■ Job item A:
Turn the rows below into a numbered list with blank lines dropped. Begin at the row line that has "Reclamaciones" and stop after the last line of the rows.

■ Supplied passage:
+-------+
Skip to content
Loading

Real-Time Secret Detection in Agentic Workflows: A TypeScript Runtime Guard Against Data Exfiltration

Real-Time Secret Detection in Agentic Workflows: A TypeScript Runtime Guard Against Data Exfiltration hero image

Real-Time Secret Detection in Agentic Workflows

The Day My Agent Published a Stripe Key

Three weeks ago I'm reviewing a PR that my coding agent opened against our payments service. Looks fine. Clean diff, good commit message, tests pass. I approve it, it merges, and I move on with my day.

Forty minutes later our Stripe dashboard lights up with a fraud alert. Someone's making test charges against our account. I trace it back to the PR description. Right there, in plain text, the agent had included a snippet of our .env.local file as "context for reviewers." The full STRIPE_SECRET_KEY, our database connection string, and a SendGrid token. Public repo. Indexed by Google within the hour.

I rotated everything, scrubbed the git history, and sat there staring at my screen for a while.

The thing is, I'd been careful. The agent had scoped permissions. It couldn't push to main directly. It used a fine-grained GitHub token. I'd done everything the "secure your AI agent" blog posts tell you to do. None of that mattered because the threat model was wrong. The agent wasn't malicious. It was helpful. It read the env file to understand the service configuration, then included what it learned in its output because it thought that was useful context.

That's the fundamental problem. Agents don't exfiltrate secrets through exploits. They exfiltrate them through helpfulness.
+-------+
■ Job item B:
Reproduce word for word the part of the secret-detection article above that begins at the words "I rotated everything, scrubbed" and stops after the words "them through helpfulness.".

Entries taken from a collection
+-------+
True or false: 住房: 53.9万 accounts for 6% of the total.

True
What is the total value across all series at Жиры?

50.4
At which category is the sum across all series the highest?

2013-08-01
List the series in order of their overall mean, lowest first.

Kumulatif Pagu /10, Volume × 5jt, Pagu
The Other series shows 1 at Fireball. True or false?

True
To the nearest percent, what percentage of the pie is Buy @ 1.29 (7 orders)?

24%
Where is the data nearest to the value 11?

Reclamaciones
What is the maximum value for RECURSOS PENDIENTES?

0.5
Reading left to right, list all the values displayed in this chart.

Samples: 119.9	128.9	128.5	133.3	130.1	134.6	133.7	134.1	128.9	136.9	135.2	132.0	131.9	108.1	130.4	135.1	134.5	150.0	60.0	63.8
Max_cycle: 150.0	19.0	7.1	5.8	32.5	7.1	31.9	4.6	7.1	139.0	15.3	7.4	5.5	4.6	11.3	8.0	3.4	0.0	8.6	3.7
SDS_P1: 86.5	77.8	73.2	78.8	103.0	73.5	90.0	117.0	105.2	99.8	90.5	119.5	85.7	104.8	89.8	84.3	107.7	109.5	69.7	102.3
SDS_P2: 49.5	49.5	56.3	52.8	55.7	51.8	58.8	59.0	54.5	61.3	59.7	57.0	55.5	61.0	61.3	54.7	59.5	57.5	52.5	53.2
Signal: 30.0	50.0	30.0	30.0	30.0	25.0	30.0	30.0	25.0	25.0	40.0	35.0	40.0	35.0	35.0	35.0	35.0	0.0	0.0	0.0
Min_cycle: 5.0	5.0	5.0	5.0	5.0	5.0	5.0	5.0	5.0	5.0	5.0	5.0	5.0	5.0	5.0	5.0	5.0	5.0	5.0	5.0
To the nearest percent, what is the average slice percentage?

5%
+-------+
■ Exercise result A:
1. Reclamaciones
2. What is the maximum value for RECURSOS PENDIENTES?
3. 0.5
4. Reading left to right, list all the values displayed in this chart.
5. Samples: 119.9	128.9	128.5	133.3	130.1	134.6	133.7	134.1	128.9	136.9	135.2	132.0	131.9	108.1	130.4	135.1	134.5	150.0	60.0	63.8
6. Max_cycle: 150.0	19.0	7.1	5.8	32.5	7.1	31.9	4.6	7.1	139.0	15.3	7.4	5.5	4.6	11.3	8.0	3.4	0.0	8.6	3.7
7. SDS_P1: 86.5	77.8	73.2	78.8	103.0	73.5	90.0	117.0	105.2	99.8	90.5	119.5	85.7	104.8	89.8	84.3	107.7	109.5	69.7	102.3
8. SDS_P2: 49.5	49.5	56.3	52.8	55.7	51.8	58.8	59.0	54.5	61.3	59.7	57.0	55.5	61.0	61.3	54.7	59.5	57.5	52.5	53.2
9. Signal: 30.0	50.0	30.0	30.0	30.0	25.0	30.0	30.0	25.0	25.0	40.0	35.0	40.0	35.0	35.0	35.0	35.0	0.0	0.0	0.0
10. Min_cycle: 5.0	5.0	5.0	5.0	5.0	5.0	5.0	5.0	5.0	5.0	5.0	5.0	5.0	5.0	5.0	5.0	5.0	5.0	5.0	5.0
11. To the nearest percent, what is the average slice percentage?
12. 5%

■ Exercise result B:
I rotated everything, scrubbed the git history, and sat there staring at my screen for a while.

The thing is, I'd been careful. The agent had scoped permissions. It couldn't push to main directly. It used a fine-grained GitHub token. I'd done everything the "secure your AI agent" blog posts tell you to do. None of that mattered because the threat model was wrong. The agent wasn't malicious. It was helpful. It read the env file to understand the service configuration, then included what it learned in its output because it thought that was useful context.

That's the fundamental problem. Agents don't exfiltrate secrets through exploits. They exfiltrate them through helpfulness.